France. Tribunal de commerce (commune, département)

  • FR78422804100033_000000038
  • Collectivité
  • 1790/2099

Succédant aux juridictions consulaires de l’Ancien Régime, dont l’Assemblée nationale décide de conserver le principe le 27 mai 1790, les tribunaux de commerce sont créés par la loi des 16-24 août 1790. Leurs compétences sont fixées par le livre IV du code du commerce promulgué en 1807 et leur organisation réglée par le décret du 6 octobre 1809. Les tribunaux de commerce ne sont installés que dans des villes dont l’activité commerciale est significative, la compétence commerciale étant exercée par les tribunaux d'arrondissement dans les autres cas. Le nombre des tribunaux de commerce, après avoir augmenté au XIXe siècle et au début du XXe siècle, a surtout décru en 1999 et 2008. La loi n° 2015-990 du 6 août 2015 a entraîné la création au 1er janvier 2017 en métropole des tribunaux de commerce spécialisés, seuls dorénavant aptes à traiter les procédures collectives (conciliation, sauvegarde, redressement et liquidation judiciaire) des grandes entreprises, dont le chiffre d'affaires ou le nombre de salariés dépassent certains seuils. Le fonctionnement et les compétences de ces juridictions sont sinon restés relativement stables.

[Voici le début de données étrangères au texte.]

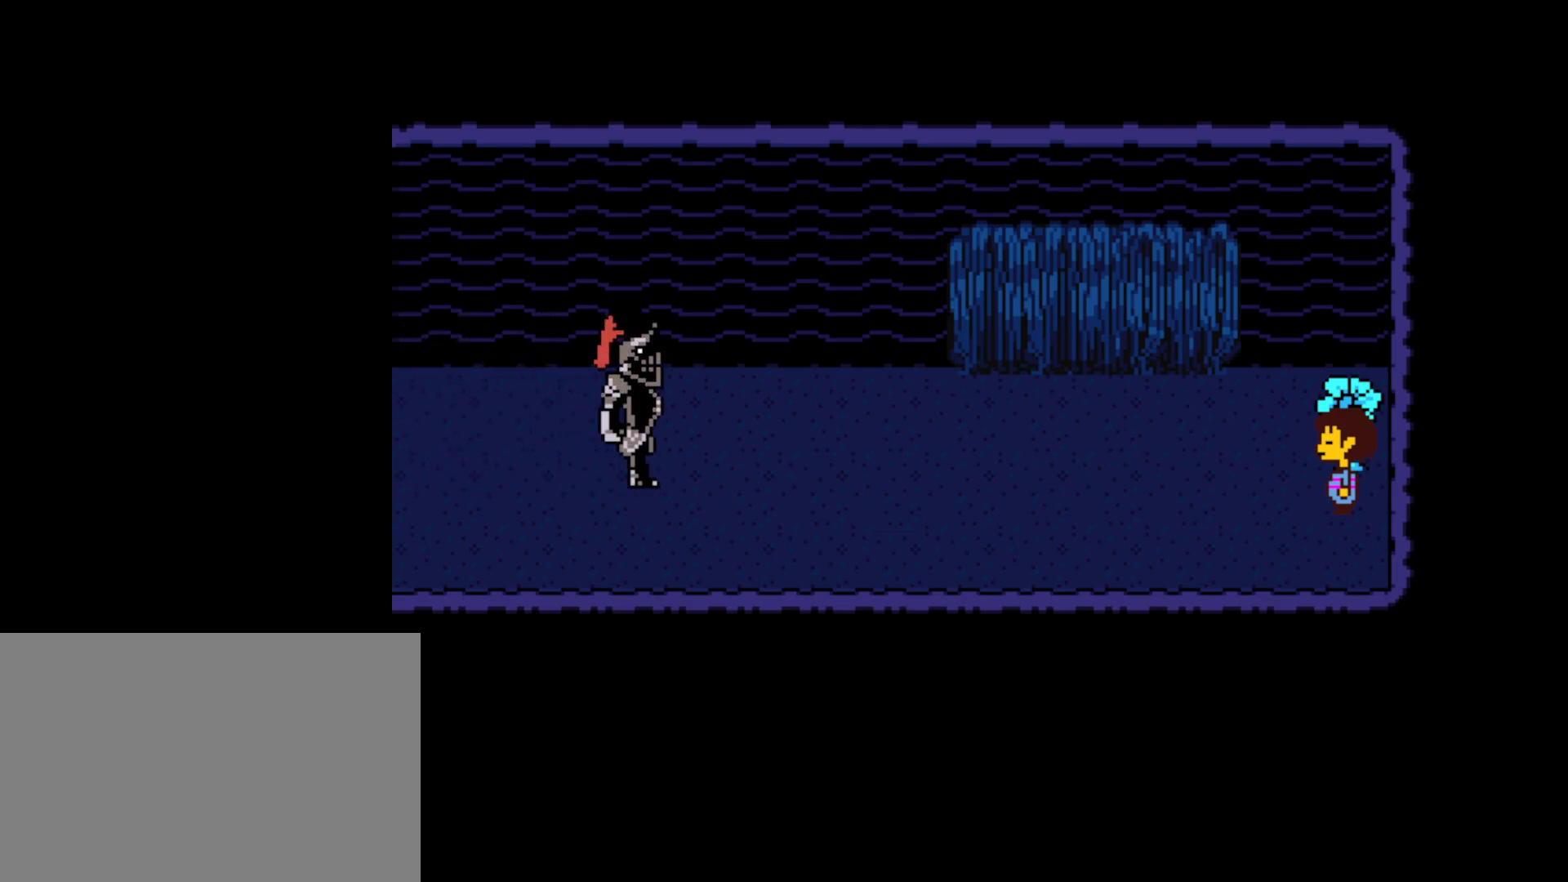
{"keys": ["return", "shift"], "events": [[17, "x", "up"], [50, "shift", "down"], [84, "return", "down"], [100, "shift", "up"], [100, "z", "down"], [117, "x", "down"], [150, "return", "up"], [150, "z", "up"], [167, "x", "up"], [200, "shift", "down"], [217, "return", "down"], [234, "shift", "up"], [267, "x", "down"], [284, "return", "up"], [317, "x", "up"], [334, "shift", "down"], [367, "return", "down"], [384, "shift", "up"], [400, "z", "down"], [417, "x", "down"], [434, "return", "up"], [450, "z", "up"], [467, "shift", "down"], [484, "x", "up"], [500, "return", "down"]]}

Colonie correctionnelle (commune, département)

  • FR78422804100033_000000085
  • Collectivité
  • 1850/1940

Les colonies correctionnelles sont une création de la loi du 5 août 1850 destinée aux mineurs de sexe masculin condamnés à plus de deux ans de prisons ou renvoyés des colonies pénitentiaires pour insubordination. Dans un premier temps, certaines prisons furent dotés de quartiers correctionnels à cet effet (Dijon, Rouen, Villeneuve d’Agen puis Lyon et Nantes). Deux colonies correctionnelles furent effectivement créées à Eysses dans le Lot-et-Garonne (1895-1940) et à Gaillon (1908-1920). Les colons étaient occupés à des travaux agricoles ou industriels et recevaient une instruction primaire. De sinistre réputation, ces établissements sont supprimés en 1940.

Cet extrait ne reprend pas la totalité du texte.